Sovereignty, Security and Foreign Interference

Panel Code

The purpose of this panel is to critically evaluate modes, typologies and vulnerabilities emanating from the challenge of foreign interference. It brings together a number of specialists working on cyber security, propaganda, hybrid war, public policy and comparative politics to accomplish its objectives.

Often research of this kind is considered within narrower conceptual confines. For instance, debates around the extent and nature of alleged Russian interference in US elections tends to be viewed in light of the literature on democratic institutions. Similarly, the ability of states to attack electrical grids is generally understood in terms of technological implications or governance challenges related to critical infrastructure protection. Online radicalization is embedded in terrorism studies, criminology and harnessing metadata to empower law enforcement organisations. And the employment of population maneuvering techniques or use of diaspora populations for messaging can be interpreted via identity politics, cyber security or nationalism in a digital age.

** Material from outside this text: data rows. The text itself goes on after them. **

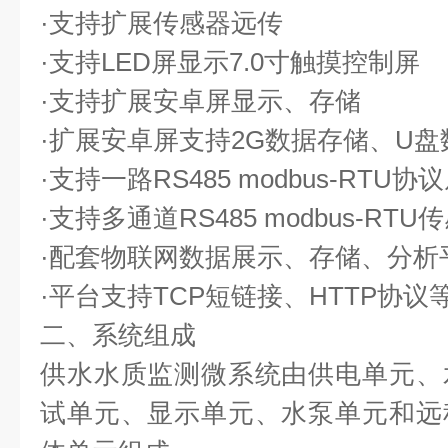
·支持扩展传感器远传
·支持LED屏显示7.0寸触摸控制屏
·支持扩展安卓屏显示、存储
·扩展安卓屏支持2G数据存储、U盘
·支持一路RS485 modbus-RTU协
·支持多通道RS485 modbus-RT
·配套物联网数据展示、存储、分析
·平台支持TCP短链接、HTTP协
二、系统组成
供水水质监测微系统由供电单元、
试单元、显示单元、水泵单元和远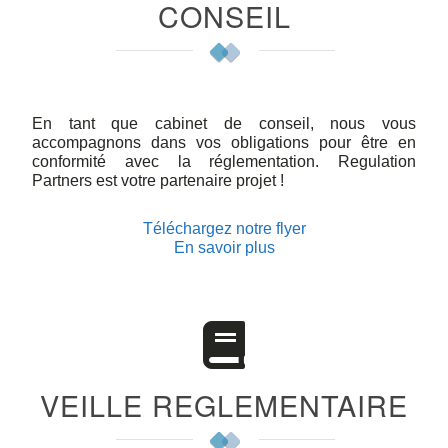
CONSEIL
En tant que cabinet de conseil, nous vous
accompagnons dans vos obligations pour être en
conformité avec la réglementation. Regulation
Partners est votre partenaire projet !
Téléchargez notre flyer
En savoir plus
VEILLE REGLEMENTAIRE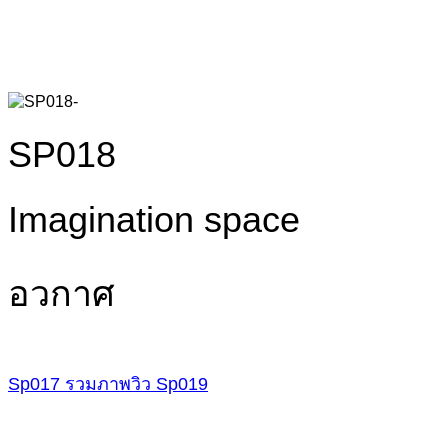
SP018
Imagination space
อวกาศ
Sp017
รวมภาพวิว
Sp019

Although understandable in terms of seeking practical outcomes, we disagree with narrow depictions of the challenges associated with foreign interference. Instead, we aim to encourage a cross-disciplinary approach that examines the issue under the broad rubric of ‘security’, but taking into account its political, social, economic and technological dimensions. We note also that it represents an ‘intermestic’ challenge for states that crosses traditional boundaries between external and local threats.

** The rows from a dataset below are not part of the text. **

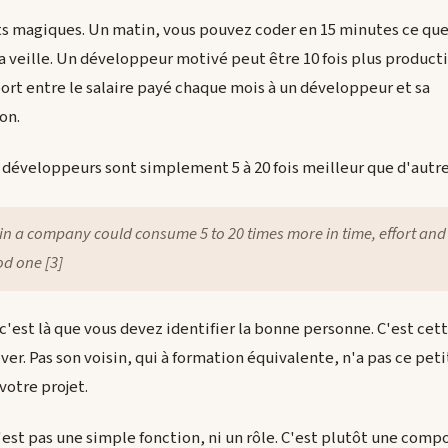
ts magiques. Un matin, vous pouvez coder en 15 minutes ce que
la veille. Un développeur motivé peut être 10 fois plus producti
rt entre le salaire payé chaque mois à un développeur et sa
on.
s développeurs sont simplement 5 à 20 fois meilleur que d'autre
n a company could consume 5 to 20 times more in time, effort an
od one [3]
 c'est là que vous devez identifier la bonne personne. C'est cet
er. Pas son voisin, qui à formation équivalente, n'a pas ce petit
otre projet.
est pas une simple fonction, ni un rôle. C'est plutôt une compo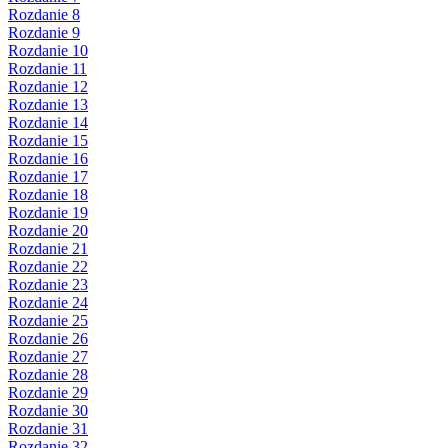
Rozdanie 8
Rozdanie 9
Rozdanie 10
Rozdanie 11
Rozdanie 12
Rozdanie 13
Rozdanie 14
Rozdanie 15
Rozdanie 16
Rozdanie 17
Rozdanie 18
Rozdanie 19
Rozdanie 20
Rozdanie 21
Rozdanie 22
Rozdanie 23
Rozdanie 24
Rozdanie 25
Rozdanie 26
Rozdanie 27
Rozdanie 28
Rozdanie 29
Rozdanie 30
Rozdanie 31
Rozdanie 32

Each individual paper then takes on a specific aspect of this thinking. The first, by Matthew Sussex, examines the conceptual and empirical landscape of foreign interference in terms of information operations, in order to provide a broad overview of the subject area. The second paper by Tim Aistropp and Tim Legrand then focuses on digital decision-making as a public policy challenge, but one that will transcend cyberspace if robust solutions are to be found. Third, Rory Medcalf offers an analysis of China’s ‘United Front’ campaigns, utilizing a soft power lens. Jennifer Hunt then takes on the issue of disinformation campaigns in US elections. Finally Michael Clarke examines how non-democratic regimes attempt to manage internal discourses on security and terrorism, with a focused case study on China’s response to the Uighur challenge.